Senator Duff continued, “Today is not a proud day for the Connecticut General Assembly. In fact, it is a very sad day. Senate Republicans have failed their first real test of leadership for the people of Connecticut who they claim to represent: Republicans have put pure political calculation ahead of a popular and demonstrable public need.
“If this is the Connecticut Republicans’ definition of leadership, if these are the public policies that they will kill and dismantle if given some greater opportunity to govern, then Connecticut residents face a very sad and dismal future.”
Poll after public poll has shown deep and bipartisan public support for minimum wage increases in Connecticut.

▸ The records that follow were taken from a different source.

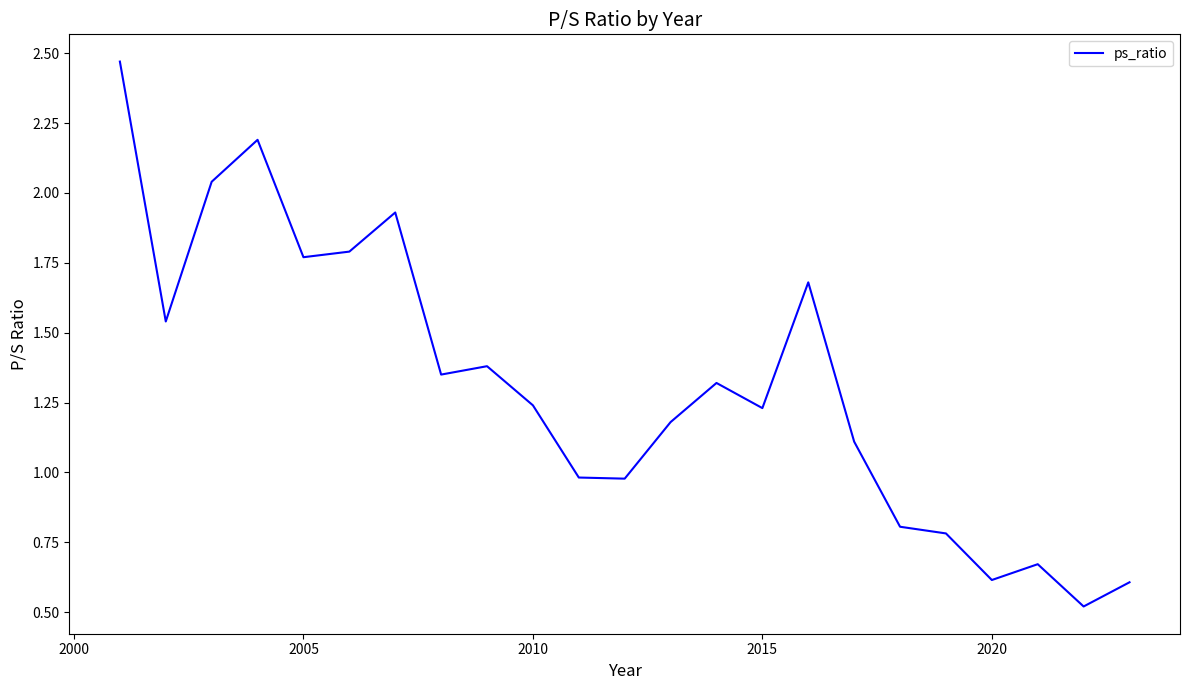

Does the chart have visible grid lines?

No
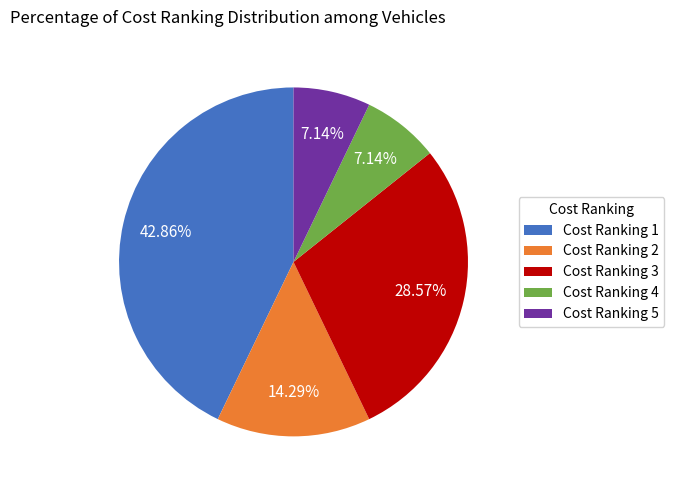

To the nearest percent, what portion does Cost Ranking 1 represent?

43%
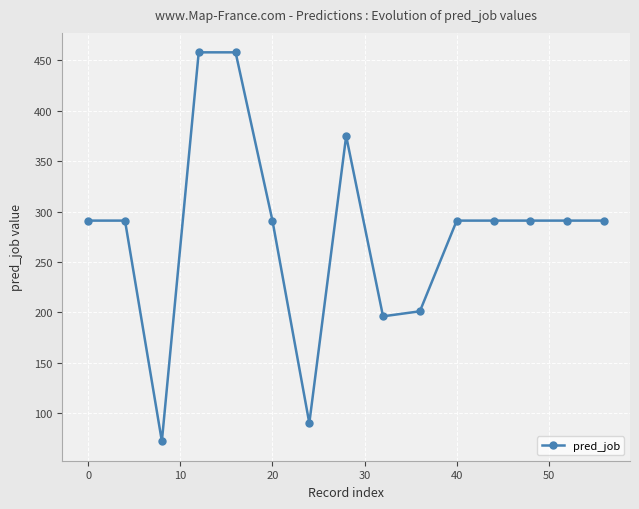

Does the chart display data point markers on the line(s)?

Yes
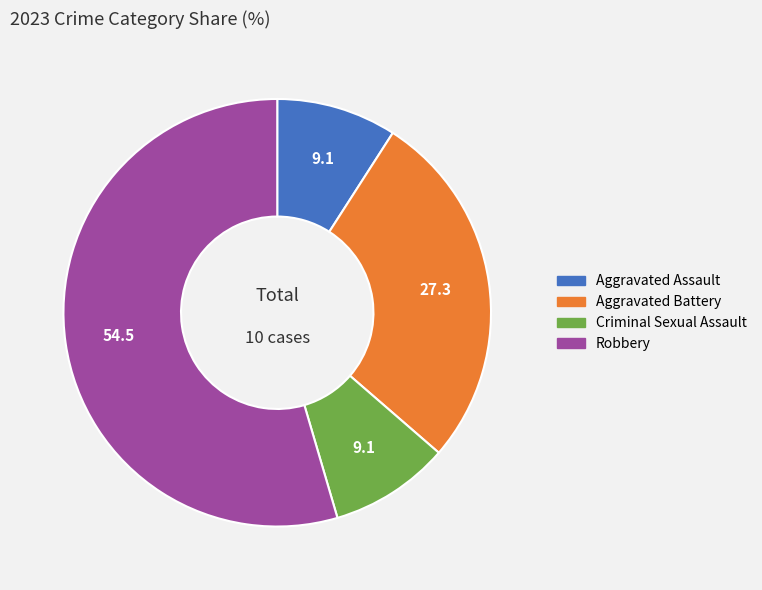

How many slices are in this pie chart?

4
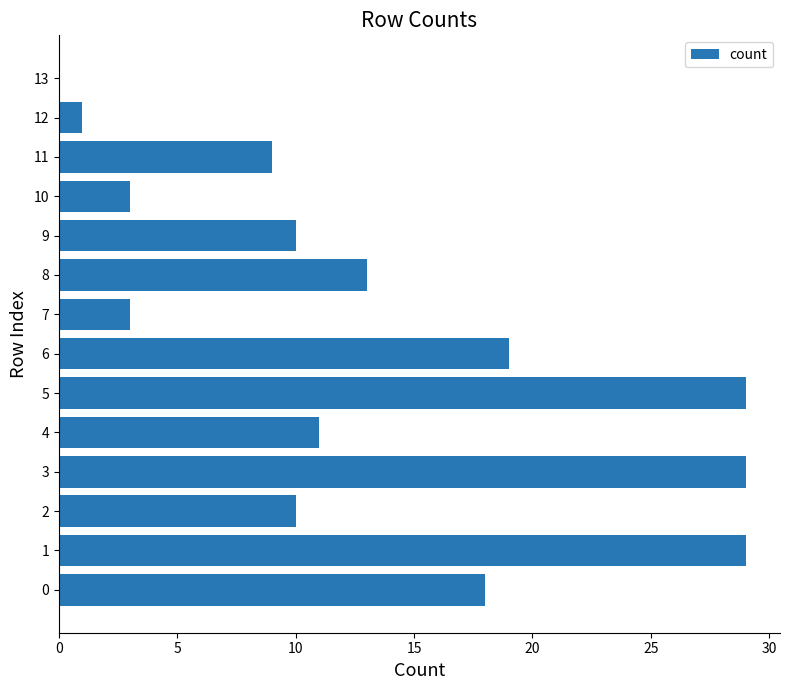

What is the greatest value displayed?

29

A March 2016 poll showed 61 percent of Connecticut residents supported increasing Connecticut’s minimum wage to $15 an hour by 2022. The measure was especially popular with unaffiliated voters, women, and people under age 50; they argued that employees who are paid wages too low to live on often end up relying on government assistance, and that means that every single Connecticut state taxpayer ends up personally subsidizing the profit margins of private corporations that pay poverty-level wages.
An April 2012 poll showed 90 percent of Democrats, 70 percent of unaffiliated voters and half of Republicans supported increasing in Connecticut’s minimum wage from $8.25 an hour to $10.10 an hour. 80 percent of residents with incomes less than $50,000 a year—and 80 percent of residents with income exceeding $100,000 a year—supported increasing the minimum wage. Three-quarters of women in that poll supported increasing Connecticut’s minimum wage.